* Task brief
Check every line of the records below for the string "Szkolne" and copy the ones that have it.

* The data

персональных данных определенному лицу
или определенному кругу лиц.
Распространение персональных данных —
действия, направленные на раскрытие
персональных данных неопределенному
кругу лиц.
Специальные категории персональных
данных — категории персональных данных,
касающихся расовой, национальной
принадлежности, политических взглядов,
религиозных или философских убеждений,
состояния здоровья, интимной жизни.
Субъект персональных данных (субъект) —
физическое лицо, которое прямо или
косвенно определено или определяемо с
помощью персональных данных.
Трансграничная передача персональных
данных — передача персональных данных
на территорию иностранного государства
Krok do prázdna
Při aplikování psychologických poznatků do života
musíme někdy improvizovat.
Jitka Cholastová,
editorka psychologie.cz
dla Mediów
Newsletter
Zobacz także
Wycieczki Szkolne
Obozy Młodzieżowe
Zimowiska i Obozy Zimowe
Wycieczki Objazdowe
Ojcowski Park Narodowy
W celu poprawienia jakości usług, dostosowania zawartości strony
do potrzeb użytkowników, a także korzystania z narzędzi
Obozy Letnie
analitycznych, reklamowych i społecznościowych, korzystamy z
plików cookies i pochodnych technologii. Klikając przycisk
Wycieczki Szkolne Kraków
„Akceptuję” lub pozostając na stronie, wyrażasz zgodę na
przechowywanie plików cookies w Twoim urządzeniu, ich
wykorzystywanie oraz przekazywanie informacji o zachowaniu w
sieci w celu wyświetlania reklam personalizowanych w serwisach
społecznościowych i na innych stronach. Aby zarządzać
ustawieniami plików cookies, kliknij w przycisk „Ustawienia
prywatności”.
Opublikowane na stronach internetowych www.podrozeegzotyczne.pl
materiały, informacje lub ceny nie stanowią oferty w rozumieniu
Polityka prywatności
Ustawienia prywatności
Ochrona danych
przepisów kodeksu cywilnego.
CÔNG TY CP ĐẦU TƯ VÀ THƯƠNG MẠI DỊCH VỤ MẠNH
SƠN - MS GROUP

* Task solution
Wycieczki Szkolne
Wycieczki Szkolne Kraków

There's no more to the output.